▶ **Work request**: From the data below, copy each line that includes the word "round".

▶ **Extracted records**:
......

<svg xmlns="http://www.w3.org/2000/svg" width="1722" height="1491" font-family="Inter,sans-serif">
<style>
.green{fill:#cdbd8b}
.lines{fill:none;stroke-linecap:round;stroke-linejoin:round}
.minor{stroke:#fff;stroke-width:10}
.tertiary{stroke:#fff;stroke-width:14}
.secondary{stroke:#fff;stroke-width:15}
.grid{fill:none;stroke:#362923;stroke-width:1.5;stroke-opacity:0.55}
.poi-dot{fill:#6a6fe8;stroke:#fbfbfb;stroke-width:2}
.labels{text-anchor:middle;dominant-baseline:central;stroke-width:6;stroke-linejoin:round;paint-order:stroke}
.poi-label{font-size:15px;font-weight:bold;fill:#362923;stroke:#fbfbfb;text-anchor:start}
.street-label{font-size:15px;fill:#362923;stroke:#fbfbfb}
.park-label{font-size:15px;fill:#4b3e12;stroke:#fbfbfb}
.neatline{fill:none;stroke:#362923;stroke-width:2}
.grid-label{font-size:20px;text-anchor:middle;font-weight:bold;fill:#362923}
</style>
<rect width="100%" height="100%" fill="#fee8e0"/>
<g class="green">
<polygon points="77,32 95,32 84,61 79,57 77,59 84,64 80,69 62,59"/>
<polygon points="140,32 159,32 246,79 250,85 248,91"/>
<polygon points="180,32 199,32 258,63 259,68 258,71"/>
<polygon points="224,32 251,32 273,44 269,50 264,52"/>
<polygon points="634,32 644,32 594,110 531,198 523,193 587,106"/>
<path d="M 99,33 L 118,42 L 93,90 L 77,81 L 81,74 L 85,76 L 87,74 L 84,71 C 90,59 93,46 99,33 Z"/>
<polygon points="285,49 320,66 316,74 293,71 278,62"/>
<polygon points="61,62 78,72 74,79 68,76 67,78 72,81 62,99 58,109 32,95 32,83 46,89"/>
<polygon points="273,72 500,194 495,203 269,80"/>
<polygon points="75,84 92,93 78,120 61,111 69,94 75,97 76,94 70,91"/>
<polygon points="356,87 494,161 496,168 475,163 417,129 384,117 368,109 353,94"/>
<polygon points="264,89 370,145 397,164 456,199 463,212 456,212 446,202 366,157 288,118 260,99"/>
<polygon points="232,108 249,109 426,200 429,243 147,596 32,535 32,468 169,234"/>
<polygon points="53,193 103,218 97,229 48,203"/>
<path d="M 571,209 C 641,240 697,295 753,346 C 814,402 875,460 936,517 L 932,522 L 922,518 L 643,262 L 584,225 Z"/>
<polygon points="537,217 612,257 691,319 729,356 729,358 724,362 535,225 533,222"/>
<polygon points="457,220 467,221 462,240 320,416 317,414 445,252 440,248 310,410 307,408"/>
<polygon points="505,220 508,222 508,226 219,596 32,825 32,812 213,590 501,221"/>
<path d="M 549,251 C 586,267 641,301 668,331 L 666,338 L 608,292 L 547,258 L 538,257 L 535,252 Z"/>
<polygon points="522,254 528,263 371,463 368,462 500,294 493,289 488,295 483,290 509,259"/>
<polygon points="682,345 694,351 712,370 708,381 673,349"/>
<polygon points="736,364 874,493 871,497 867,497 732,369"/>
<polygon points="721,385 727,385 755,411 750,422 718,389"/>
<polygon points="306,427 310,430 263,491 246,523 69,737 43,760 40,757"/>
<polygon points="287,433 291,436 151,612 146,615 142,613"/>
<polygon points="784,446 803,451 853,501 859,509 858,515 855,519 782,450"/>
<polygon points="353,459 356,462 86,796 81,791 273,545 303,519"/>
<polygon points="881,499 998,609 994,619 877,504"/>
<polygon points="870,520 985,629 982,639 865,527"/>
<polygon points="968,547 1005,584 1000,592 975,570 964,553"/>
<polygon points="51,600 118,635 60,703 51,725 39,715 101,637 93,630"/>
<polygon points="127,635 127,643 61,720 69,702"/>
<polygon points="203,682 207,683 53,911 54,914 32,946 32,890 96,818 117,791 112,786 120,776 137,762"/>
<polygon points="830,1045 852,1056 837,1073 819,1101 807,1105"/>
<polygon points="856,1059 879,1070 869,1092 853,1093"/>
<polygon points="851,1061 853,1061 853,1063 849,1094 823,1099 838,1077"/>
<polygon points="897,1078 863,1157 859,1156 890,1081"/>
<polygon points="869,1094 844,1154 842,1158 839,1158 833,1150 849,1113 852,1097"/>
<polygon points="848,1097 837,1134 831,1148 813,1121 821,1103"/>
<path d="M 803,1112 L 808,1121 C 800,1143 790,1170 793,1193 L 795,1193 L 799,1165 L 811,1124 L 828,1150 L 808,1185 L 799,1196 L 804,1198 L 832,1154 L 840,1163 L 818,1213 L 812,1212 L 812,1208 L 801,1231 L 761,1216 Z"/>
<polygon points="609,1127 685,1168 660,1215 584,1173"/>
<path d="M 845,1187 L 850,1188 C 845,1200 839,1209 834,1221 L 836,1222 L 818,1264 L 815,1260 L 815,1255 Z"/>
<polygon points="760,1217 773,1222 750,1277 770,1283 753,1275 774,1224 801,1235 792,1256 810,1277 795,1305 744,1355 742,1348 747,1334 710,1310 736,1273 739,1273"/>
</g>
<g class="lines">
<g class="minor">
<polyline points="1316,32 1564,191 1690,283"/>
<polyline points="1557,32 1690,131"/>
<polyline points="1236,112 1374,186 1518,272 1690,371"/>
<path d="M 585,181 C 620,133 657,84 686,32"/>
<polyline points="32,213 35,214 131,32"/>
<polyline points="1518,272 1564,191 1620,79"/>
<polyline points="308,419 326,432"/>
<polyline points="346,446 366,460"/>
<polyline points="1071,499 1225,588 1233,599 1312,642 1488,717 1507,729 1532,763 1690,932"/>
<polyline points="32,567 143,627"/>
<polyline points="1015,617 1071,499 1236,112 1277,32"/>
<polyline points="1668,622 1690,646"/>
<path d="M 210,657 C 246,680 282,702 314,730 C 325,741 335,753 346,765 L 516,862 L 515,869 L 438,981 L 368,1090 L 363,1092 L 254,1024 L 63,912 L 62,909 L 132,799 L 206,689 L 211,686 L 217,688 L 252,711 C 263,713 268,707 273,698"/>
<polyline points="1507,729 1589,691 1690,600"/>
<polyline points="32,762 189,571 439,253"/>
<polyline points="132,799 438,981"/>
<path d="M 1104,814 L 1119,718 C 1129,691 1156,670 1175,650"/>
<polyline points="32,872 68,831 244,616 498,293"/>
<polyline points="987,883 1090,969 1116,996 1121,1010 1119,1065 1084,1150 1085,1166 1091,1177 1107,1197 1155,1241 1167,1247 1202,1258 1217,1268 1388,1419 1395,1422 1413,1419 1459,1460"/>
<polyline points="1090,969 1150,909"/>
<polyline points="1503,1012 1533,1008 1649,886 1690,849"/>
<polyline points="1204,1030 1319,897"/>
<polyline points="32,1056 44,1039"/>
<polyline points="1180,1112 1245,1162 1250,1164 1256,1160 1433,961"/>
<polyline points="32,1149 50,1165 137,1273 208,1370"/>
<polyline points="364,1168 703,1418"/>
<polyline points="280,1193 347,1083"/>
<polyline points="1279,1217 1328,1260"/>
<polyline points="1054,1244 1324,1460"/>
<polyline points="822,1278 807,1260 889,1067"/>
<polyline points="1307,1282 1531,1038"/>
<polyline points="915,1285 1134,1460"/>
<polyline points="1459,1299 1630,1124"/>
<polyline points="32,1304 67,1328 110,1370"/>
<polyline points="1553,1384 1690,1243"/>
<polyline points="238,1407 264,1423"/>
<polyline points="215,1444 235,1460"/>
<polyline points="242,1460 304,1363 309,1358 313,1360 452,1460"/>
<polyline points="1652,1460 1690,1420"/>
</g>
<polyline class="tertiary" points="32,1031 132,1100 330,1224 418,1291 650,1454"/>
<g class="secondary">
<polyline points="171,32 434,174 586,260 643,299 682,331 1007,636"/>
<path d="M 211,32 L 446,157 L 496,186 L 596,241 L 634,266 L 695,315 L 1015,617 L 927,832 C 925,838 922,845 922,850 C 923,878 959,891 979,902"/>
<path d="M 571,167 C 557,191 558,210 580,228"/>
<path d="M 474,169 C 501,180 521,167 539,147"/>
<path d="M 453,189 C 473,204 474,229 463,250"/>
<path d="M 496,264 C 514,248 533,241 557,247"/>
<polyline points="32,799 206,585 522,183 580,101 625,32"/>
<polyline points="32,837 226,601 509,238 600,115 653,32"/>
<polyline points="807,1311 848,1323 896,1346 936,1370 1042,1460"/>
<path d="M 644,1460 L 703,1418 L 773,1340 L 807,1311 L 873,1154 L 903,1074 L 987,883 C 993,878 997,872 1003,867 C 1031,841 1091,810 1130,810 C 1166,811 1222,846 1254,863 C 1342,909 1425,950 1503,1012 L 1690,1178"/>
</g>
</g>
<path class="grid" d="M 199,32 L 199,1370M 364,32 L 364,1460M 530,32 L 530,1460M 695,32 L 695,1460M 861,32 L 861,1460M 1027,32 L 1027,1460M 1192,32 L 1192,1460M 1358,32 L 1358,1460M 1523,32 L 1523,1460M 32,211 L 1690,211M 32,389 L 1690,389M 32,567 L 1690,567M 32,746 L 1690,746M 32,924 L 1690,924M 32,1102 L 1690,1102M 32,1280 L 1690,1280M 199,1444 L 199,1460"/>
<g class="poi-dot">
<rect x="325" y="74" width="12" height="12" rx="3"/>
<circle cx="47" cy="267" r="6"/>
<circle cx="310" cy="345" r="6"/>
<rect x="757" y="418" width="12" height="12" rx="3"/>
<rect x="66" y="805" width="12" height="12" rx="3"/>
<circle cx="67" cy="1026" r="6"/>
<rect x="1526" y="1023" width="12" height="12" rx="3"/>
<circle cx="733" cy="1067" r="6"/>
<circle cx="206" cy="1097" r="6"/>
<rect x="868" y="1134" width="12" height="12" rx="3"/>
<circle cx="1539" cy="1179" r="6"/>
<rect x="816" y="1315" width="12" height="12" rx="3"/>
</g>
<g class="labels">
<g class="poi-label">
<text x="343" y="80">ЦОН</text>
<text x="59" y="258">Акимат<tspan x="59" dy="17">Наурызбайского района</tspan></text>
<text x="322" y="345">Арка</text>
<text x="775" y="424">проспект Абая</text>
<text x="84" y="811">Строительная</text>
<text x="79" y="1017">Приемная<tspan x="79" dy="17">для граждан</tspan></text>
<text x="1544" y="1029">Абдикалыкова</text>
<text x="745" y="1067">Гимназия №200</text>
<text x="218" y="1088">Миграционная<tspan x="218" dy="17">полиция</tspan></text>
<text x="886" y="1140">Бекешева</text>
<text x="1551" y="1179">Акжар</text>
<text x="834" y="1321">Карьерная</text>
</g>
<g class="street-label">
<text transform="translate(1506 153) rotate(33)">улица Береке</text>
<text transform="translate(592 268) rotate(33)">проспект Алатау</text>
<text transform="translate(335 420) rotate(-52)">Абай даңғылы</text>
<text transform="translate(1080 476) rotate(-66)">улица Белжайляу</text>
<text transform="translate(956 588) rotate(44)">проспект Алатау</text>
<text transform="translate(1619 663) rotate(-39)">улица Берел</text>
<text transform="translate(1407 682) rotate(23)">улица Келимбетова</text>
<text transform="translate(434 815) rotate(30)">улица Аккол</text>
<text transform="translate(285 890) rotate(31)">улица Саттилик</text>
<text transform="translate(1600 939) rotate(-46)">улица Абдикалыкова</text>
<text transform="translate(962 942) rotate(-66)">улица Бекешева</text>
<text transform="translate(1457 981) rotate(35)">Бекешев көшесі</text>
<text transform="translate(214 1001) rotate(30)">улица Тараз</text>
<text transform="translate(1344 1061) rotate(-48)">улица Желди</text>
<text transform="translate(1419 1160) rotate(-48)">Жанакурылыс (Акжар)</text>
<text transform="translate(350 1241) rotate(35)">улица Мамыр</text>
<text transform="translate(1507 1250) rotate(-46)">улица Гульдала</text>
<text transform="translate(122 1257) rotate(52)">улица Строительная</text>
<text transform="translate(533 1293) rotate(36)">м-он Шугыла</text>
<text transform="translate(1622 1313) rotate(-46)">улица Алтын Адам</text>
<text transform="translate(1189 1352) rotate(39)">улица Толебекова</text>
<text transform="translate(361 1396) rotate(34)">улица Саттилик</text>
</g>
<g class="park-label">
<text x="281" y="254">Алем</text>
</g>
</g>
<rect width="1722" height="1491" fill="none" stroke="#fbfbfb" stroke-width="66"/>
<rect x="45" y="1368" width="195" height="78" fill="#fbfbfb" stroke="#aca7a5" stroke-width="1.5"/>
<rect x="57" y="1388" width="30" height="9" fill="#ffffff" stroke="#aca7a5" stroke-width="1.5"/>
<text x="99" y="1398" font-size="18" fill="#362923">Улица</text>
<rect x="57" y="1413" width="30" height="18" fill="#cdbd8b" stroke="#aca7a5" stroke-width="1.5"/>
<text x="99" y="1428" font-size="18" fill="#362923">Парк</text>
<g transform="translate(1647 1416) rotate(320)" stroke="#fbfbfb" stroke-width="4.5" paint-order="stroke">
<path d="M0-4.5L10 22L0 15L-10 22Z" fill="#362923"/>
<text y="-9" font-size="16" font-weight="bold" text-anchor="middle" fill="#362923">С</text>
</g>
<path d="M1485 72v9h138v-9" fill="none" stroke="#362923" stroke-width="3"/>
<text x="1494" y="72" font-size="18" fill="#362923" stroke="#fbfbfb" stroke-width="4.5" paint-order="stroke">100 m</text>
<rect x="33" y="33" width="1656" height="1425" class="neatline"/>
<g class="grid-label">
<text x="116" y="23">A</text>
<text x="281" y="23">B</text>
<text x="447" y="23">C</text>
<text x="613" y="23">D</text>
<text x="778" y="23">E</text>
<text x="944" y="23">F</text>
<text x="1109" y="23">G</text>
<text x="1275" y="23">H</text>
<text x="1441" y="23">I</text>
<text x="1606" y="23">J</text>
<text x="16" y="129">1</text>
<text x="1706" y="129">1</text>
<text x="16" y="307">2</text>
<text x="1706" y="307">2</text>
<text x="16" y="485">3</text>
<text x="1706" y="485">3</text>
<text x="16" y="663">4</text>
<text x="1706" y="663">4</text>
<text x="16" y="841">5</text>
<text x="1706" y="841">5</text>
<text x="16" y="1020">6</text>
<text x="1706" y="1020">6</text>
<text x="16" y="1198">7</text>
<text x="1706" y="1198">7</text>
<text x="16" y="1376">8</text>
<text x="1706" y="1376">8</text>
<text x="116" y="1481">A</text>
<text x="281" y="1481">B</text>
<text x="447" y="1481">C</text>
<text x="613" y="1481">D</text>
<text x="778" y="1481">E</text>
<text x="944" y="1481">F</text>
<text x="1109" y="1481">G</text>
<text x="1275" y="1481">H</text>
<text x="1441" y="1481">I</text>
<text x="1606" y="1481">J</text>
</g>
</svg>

......

▶ **Worked solution**:
.lines{fill:none;stroke-linecap:round;stroke-linejoin:round}
.labels{text-anchor:middle;dominant-baseline:central;stroke-width:6;stroke-linejoin:round;paint-order:stroke}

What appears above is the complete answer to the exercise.